Task
Determine the number of lines below that contain the string "ankle", and state only that number.

The records
▼
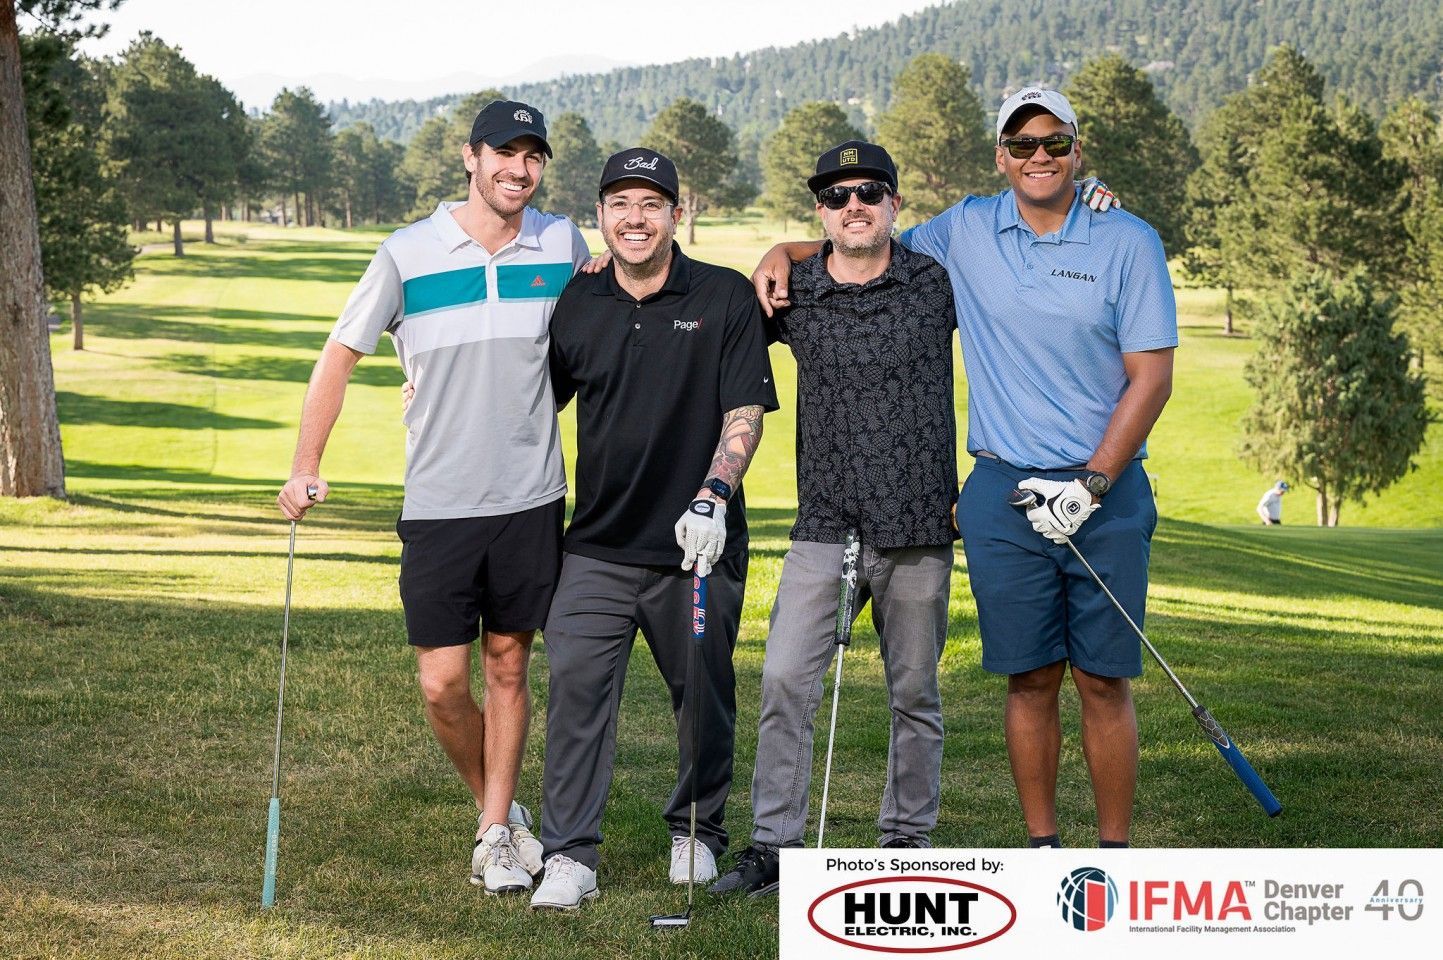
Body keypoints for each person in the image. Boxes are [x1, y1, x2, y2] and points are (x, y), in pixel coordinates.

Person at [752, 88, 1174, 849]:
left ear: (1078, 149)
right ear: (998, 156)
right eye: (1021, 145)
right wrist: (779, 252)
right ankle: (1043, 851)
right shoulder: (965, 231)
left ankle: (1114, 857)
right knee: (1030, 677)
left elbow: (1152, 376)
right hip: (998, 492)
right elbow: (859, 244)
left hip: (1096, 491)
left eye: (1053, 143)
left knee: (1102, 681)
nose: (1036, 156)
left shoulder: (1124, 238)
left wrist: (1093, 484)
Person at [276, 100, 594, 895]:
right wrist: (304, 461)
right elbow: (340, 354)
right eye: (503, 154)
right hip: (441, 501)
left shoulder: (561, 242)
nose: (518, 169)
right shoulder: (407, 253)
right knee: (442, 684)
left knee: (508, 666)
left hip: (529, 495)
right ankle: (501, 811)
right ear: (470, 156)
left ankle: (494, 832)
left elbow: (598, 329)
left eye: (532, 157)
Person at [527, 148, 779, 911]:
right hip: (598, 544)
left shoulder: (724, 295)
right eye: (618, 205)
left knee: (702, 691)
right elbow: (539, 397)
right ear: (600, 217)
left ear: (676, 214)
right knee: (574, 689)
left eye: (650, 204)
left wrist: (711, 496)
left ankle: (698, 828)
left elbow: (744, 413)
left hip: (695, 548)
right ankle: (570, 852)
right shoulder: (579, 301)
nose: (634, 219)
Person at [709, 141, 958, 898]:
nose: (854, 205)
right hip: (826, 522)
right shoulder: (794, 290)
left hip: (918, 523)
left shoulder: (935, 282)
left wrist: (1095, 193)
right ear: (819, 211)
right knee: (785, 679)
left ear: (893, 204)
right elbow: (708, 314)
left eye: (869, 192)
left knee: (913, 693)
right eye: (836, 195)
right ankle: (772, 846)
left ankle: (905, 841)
▲
▼
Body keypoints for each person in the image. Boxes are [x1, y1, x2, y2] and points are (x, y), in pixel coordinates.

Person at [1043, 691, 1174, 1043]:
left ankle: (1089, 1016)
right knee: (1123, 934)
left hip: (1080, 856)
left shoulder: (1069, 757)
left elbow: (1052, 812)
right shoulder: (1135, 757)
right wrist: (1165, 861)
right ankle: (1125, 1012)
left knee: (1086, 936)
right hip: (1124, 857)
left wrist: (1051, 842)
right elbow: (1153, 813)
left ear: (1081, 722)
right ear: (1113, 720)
▲
Response area
10